▶ _Assignment_
Instruction for the data below: set down exactly the lines from the line with "How Do I Store Dog Food to Maintain Fresh" to the line with "wise senior, selecting", inclusive, and no others.

▶ _Dataset content_

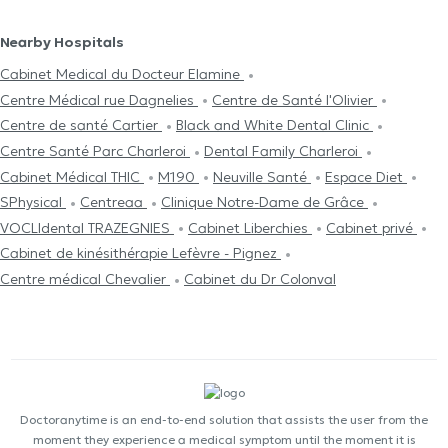
Nearby Hospitals
Cabinet Medical du Docteur Elamine
Centre Médical rue Dagnelies
Centre de Santé l'Olivier
Centre de santé Cartier
Black and White Dental Clinic
Centre Santé Parc Charleroi
Dental Family Charleroi
Cabinet Médical THIC
M190
Neuville Santé
Espace Diet
SPhysical
Centreaa
Clinique Notre-Dame de Grâce
VOCLIdental TRAZEGNIES
Cabinet Liberchies
Cabinet privé
Cabinet de kinésithérapie Lefèvre - Pignez
Centre médical Chevalier
Cabinet du Dr Colonval
Doctoranytime is an end-to-end solution that assists the user from the
moment they experience a medical symptom until the moment it is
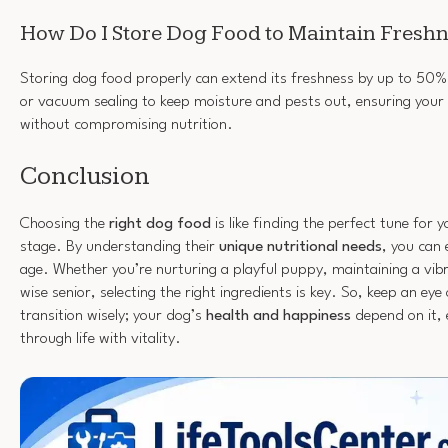
How Do I Store Dog Food to Maintain Fresh
Storing dog food properly can extend its freshness by up to 50%.
or vacuum sealing to keep moisture and pests out, ensuring your 
without compromising nutrition.
Conclusion
Choosing the
right dog food
is like finding the perfect tune for yo
stage. By understanding their
unique nutritional needs
, you can 
age. Whether you’re nurturing a playful puppy, maintaining a vibr
wise senior, selecting the right ingredients is key. So, keep an eye
transition wisely; your dog’s
health and happiness
depend on it, 
through life with vitality.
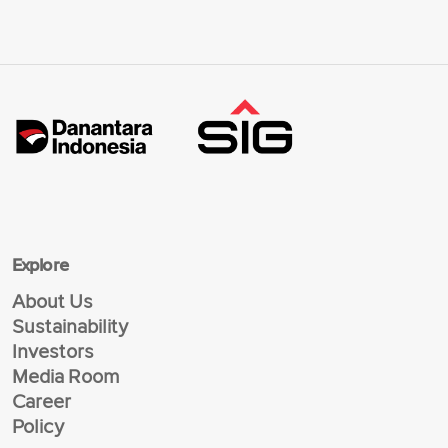
Explore
About Us
Sustainability
Investors
Media Room
Career
Policy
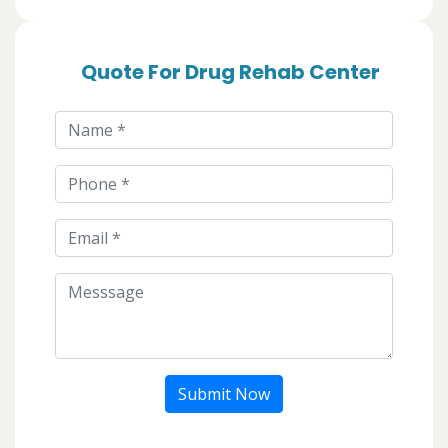
Quote For Drug Rehab Center
Submit Now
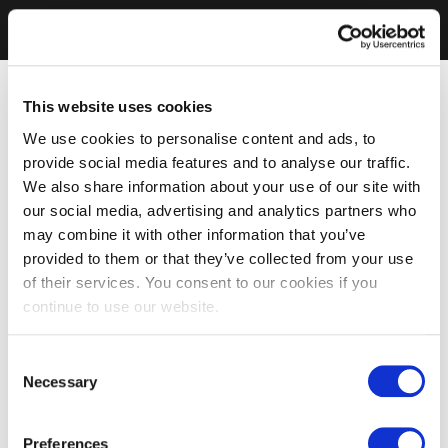
This website uses cookies
We use cookies to personalise content and ads, to
provide social media features and to analyse our traffic.
We also share information about your use of our site with
our social media, advertising and analytics partners who
may combine it with other information that you’ve
provided to them or that they’ve collected from your use
of their services. You consent to our cookies if you
continue to use our website.
Consent
Necessary
Selection
Preferences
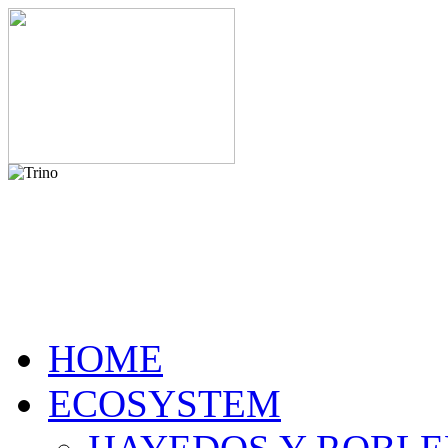
HOME
ECOSYSTEM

▶ _Answer to the exercise_
How Do I Store Dog Food to Maintain Fresh
Storing dog food properly can extend its freshness by up to 50%.
or vacuum sealing to keep moisture and pests out, ensuring your 
without compromising nutrition.
Conclusion
Choosing the
right dog food
is like finding the perfect tune for yo
stage. By understanding their
unique nutritional needs
, you can 
age. Whether you’re nurturing a playful puppy, maintaining a vibr
wise senior, selecting the right ingredients is key. So, keep an eye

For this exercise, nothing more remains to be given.